### WHAT IS REQUIRED:
Reproduce the records that follow exactly as they are written.

### RECORDS PROVIDED:

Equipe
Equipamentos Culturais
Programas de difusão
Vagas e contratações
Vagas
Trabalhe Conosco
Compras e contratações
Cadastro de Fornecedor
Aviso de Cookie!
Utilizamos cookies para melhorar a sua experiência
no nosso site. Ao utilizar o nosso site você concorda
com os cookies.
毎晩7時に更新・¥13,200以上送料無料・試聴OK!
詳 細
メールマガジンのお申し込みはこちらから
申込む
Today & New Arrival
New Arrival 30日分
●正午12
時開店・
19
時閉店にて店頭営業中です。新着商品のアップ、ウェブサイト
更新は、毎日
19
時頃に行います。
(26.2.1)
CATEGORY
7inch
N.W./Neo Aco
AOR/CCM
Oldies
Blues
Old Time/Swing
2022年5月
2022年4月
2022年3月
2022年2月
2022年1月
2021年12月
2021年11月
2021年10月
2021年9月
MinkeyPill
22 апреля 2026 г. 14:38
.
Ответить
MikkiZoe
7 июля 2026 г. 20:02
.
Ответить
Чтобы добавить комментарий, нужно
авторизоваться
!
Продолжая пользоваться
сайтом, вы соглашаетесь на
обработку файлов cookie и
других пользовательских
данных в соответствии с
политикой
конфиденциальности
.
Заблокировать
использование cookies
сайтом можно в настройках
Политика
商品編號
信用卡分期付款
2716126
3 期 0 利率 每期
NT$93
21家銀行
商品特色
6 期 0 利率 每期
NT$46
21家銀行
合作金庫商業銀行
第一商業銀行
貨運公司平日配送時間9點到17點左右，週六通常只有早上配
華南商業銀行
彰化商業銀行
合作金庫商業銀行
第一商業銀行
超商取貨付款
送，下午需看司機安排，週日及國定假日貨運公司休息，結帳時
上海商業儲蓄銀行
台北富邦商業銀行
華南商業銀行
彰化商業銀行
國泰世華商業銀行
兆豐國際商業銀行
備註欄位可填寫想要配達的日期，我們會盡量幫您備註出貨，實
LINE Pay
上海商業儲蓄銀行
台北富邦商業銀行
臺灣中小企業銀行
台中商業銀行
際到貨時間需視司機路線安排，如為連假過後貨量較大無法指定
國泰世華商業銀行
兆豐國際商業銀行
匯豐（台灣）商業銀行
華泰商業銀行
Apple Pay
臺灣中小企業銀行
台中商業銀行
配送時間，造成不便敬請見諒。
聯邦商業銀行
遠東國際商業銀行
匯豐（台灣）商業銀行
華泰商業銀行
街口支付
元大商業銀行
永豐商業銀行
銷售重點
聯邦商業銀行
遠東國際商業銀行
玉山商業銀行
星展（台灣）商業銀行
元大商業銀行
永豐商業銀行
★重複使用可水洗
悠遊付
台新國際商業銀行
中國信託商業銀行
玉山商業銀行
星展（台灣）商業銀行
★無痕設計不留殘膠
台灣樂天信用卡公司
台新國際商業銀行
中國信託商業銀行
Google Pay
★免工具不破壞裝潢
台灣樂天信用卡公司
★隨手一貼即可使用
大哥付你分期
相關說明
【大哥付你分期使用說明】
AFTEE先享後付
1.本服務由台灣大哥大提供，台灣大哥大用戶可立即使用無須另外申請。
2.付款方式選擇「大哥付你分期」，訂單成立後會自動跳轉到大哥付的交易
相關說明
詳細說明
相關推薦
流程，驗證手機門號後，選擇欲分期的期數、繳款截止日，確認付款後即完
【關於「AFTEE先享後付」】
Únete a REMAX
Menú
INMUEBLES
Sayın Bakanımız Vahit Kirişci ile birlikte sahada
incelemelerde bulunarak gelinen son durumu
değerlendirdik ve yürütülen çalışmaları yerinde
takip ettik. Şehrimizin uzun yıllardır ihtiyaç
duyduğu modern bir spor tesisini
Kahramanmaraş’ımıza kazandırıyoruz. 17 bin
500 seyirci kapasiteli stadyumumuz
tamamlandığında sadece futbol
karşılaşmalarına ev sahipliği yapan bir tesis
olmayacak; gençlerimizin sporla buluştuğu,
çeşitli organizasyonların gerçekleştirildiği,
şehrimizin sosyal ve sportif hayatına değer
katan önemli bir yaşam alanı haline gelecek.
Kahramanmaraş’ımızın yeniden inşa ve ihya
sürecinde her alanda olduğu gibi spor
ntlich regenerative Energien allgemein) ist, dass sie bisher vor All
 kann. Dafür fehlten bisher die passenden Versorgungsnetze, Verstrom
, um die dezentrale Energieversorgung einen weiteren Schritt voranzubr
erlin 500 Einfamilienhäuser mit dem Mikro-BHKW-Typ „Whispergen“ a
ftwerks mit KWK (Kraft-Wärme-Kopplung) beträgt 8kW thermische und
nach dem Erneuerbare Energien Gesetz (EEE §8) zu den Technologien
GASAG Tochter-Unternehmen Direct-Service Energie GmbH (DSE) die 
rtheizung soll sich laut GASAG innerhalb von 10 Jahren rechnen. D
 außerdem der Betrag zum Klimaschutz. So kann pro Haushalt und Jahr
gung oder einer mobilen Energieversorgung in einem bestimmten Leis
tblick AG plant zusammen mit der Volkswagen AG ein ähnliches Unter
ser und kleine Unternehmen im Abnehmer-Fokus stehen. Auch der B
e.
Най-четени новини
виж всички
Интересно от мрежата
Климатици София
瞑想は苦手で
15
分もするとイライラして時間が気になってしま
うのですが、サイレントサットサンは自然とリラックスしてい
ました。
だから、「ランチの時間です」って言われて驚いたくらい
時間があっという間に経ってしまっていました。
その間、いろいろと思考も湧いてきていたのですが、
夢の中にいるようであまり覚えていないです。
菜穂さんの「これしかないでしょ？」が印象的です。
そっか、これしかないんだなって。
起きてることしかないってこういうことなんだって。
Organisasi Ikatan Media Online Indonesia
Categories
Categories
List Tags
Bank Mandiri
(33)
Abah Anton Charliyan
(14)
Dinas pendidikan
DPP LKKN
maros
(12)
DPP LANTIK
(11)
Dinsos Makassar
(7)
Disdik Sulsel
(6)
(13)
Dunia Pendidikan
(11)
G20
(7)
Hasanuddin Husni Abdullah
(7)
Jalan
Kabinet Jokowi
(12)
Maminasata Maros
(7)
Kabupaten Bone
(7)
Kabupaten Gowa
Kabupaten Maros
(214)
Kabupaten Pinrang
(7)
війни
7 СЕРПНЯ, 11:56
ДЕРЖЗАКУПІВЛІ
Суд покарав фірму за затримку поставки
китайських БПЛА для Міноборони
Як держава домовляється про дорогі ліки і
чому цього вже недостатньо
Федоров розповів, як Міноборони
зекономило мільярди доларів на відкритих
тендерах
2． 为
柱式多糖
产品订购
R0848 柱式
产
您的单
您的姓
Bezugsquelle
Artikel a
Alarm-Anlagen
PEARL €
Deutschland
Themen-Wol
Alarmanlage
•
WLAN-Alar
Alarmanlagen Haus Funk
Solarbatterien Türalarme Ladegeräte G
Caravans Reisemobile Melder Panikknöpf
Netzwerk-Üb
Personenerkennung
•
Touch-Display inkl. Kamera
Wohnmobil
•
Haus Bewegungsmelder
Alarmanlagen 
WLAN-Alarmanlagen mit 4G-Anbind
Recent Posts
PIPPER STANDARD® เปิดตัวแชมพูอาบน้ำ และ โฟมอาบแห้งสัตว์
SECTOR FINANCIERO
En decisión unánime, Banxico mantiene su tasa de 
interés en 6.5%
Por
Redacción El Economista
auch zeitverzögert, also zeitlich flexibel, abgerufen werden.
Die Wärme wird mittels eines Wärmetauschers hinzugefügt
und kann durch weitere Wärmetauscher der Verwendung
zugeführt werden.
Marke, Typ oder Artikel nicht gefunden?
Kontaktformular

### RESPONSE BOX:
Equipe
Equipamentos Culturais
Programas de difusão
Vagas e contratações
Vagas
Trabalhe Conosco
Compras e contratações
Cadastro de Fornecedor
Aviso de Cookie!
Utilizamos cookies para melhorar a sua experiência
no nosso site. Ao utilizar o nosso site você concorda
com os cookies.
毎晩7時に更新・¥13,200以上送料無料・試聴OK!
詳 細
メールマガジンのお申し込みはこちらから
申込む
Today & New Arrival
New Arrival 30日分
●正午12
時開店・
19
時閉店にて店頭営業中です。新着商品のアップ、ウェブサイト
更新は、毎日
19
時頃に行います。
(26.2.1)
CATEGORY
7inch
N.W./Neo Aco
AOR/CCM
Oldies
Blues
Old Time/Swing
2022年5月
2022年4月
2022年3月
2022年2月
2022年1月
2021年12月
2021年11月
2021年10月
2021年9月
MinkeyPill
22 апреля 2026 г. 14:38
.
Ответить
MikkiZoe
7 июля 2026 г. 20:02
.
Ответить
Чтобы добавить комментарий, нужно
авторизоваться
!
Продолжая пользоваться
сайтом, вы соглашаетесь на
обработку файлов cookie и
других пользовательских
данных в соответствии с
политикой
конфиденциальности
.
Заблокировать
использование cookies
сайтом можно в настройках
Политика
商品編號
信用卡分期付款
2716126
3 期 0 利率 每期
NT$93
21家銀行
商品特色
6 期 0 利率 每期
NT$46
21家銀行
合作金庫商業銀行
第一商業銀行
貨運公司平日配送時間9點到17點左右，週六通常只有早上配
華南商業銀行
彰化商業銀行
合作金庫商業銀行
第一商業銀行
超商取貨付款
送，下午需看司機安排，週日及國定假日貨運公司休息，結帳時
上海商業儲蓄銀行
台北富邦商業銀行
華南商業銀行
彰化商業銀行
國泰世華商業銀行
兆豐國際商業銀行
備註欄位可填寫想要配達的日期，我們會盡量幫您備註出貨，實
LINE Pay
上海商業儲蓄銀行
台北富邦商業銀行
臺灣中小企業銀行
台中商業銀行
際到貨時間需視司機路線安排，如為連假過後貨量較大無法指定
國泰世華商業銀行
兆豐國際商業銀行
匯豐（台灣）商業銀行
華泰商業銀行
Apple Pay
臺灣中小企業銀行
台中商業銀行
配送時間，造成不便敬請見諒。
聯邦商業銀行
遠東國際商業銀行
匯豐（台灣）商業銀行
華泰商業銀行
街口支付
元大商業銀行
永豐商業銀行
銷售重點
聯邦商業銀行
遠東國際商業銀行
玉山商業銀行
星展（台灣）商業銀行
元大商業銀行
永豐商業銀行
★重複使用可水洗
悠遊付
台新國際商業銀行
中國信託商業銀行
玉山商業銀行
星展（台灣）商業銀行
★無痕設計不留殘膠
台灣樂天信用卡公司
台新國際商業銀行
中國信託商業銀行
Google Pay
★免工具不破壞裝潢
台灣樂天信用卡公司
★隨手一貼即可使用
大哥付你分期
相關說明
【大哥付你分期使用說明】
AFTEE先享後付
1.本服務由台灣大哥大提供，台灣大哥大用戶可立即使用無須另外申請。
2.付款方式選擇「大哥付你分期」，訂單成立後會自動跳轉到大哥付的交易
相關說明
詳細說明
相關推薦
流程，驗證手機門號後，選擇欲分期的期數、繳款截止日，確認付款後即完
【關於「AFTEE先享後付」】
Únete a REMAX
Menú
INMUEBLES
Sayın Bakanımız Vahit Kirişci ile birlikte sahada
incelemelerde bulunarak gelinen son durumu
değerlendirdik ve yürütülen çalışmaları yerinde
takip ettik. Şehrimizin uzun yıllardır ihtiyaç
duyduğu modern bir spor tesisini
Kahramanmaraş’ımıza kazandırıyoruz. 17 bin
500 seyirci kapasiteli stadyumumuz
tamamlandığında sadece futbol
karşılaşmalarına ev sahipliği yapan bir tesis
olmayacak; gençlerimizin sporla buluştuğu,
çeşitli organizasyonların gerçekleştirildiği,
şehrimizin sosyal ve sportif hayatına değer
katan önemli bir yaşam alanı haline gelecek.
Kahramanmaraş’ımızın yeniden inşa ve ihya
sürecinde her alanda olduğu gibi spor
ntlich regenerative Energien allgemein) ist, dass sie bisher vor All
 kann. Dafür fehlten bisher die passenden Versorgungsnetze, Verstrom
, um die dezentrale Energieversorgung einen weiteren Schritt voranzubr
erlin 500 Einfamilienhäuser mit dem Mikro-BHKW-Typ „Whispergen“ a
ftwerks mit KWK (Kraft-Wärme-Kopplung) beträgt 8kW thermische und
nach dem Erneuerbare Energien Gesetz (EEE §8) zu den Technologien
GASAG Tochter-Unternehmen Direct-Service Energie GmbH (DSE) die 
rtheizung soll sich laut GASAG innerhalb von 10 Jahren rechnen. D
 außerdem der Betrag zum Klimaschutz. So kann pro Haushalt und Jahr
gung oder einer mobilen Energieversorgung in einem bestimmten Leis
tblick AG plant zusammen mit der Volkswagen AG ein ähnliches Unter
ser und kleine Unternehmen im Abnehmer-Fokus stehen. Auch der B
e.
Най-четени новини
виж всички
Интересно от мрежата
Климатици София
瞑想は苦手で
15
分もするとイライラして時間が気になってしま
うのですが、サイレントサットサンは自然とリラックスしてい
ました。
だから、「ランチの時間です」って言われて驚いたくらい
時間があっという間に経ってしまっていました。
その間、いろいろと思考も湧いてきていたのですが、
夢の中にいるようであまり覚えていないです。
菜穂さんの「これしかないでしょ？」が印象的です。
そっか、これしかないんだなって。
起きてることしかないってこういうことなんだって。
Organisasi Ikatan Media Online Indonesia
Categories
Categories
List Tags
Bank Mandiri
(33)
Abah Anton Charliyan
(14)
Dinas pendidikan
DPP LKKN
maros
(12)
DPP LANTIK
(11)
Dinsos Makassar
(7)
Disdik Sulsel
(6)
(13)
Dunia Pendidikan
(11)
G20
(7)
Hasanuddin Husni Abdullah
(7)
Jalan
Kabinet Jokowi
(12)
Maminasata Maros
(7)
Kabupaten Bone
(7)
Kabupaten Gowa
Kabupaten Maros
(214)
Kabupaten Pinrang
(7)
війни
7 СЕРПНЯ, 11:56
ДЕРЖЗАКУПІВЛІ
Суд покарав фірму за затримку поставки
китайських БПЛА для Міноборони
Як держава домовляється про дорогі ліки і
чому цього вже недостатньо
Федоров розповів, як Міноборони
зекономило мільярди доларів на відкритих
тендерах
2． 为
柱式多糖
产品订购
R0848 柱式
产
您的单
您的姓
Bezugsquelle
Artikel a
Alarm-Anlagen
PEARL €
Deutschland
Themen-Wol
Alarmanlage
•
WLAN-Alar
Alarmanlagen Haus Funk
Solarbatterien Türalarme Ladegeräte G
Caravans Reisemobile Melder Panikknöpf
Netzwerk-Üb
Personenerkennung
•
Touch-Display inkl. Kamera
Wohnmobil
•
Haus Bewegungsmelder
Alarmanlagen 
WLAN-Alarmanlagen mit 4G-Anbind
Recent Posts
PIPPER STANDARD® เปิดตัวแชมพูอาบน้ำ และ โฟมอาบแห้งสัตว์
SECTOR FINANCIERO
En decisión unánime, Banxico mantiene su tasa de 
interés en 6.5%
Por
Redacción El Economista
auch zeitverzögert, also zeitlich flexibel, abgerufen werden.
Die Wärme wird mittels eines Wärmetauschers hinzugefügt
und kann durch weitere Wärmetauscher der Verwendung
zugeführt werden.
Marke, Typ oder Artikel nicht gefunden?
Kontaktformular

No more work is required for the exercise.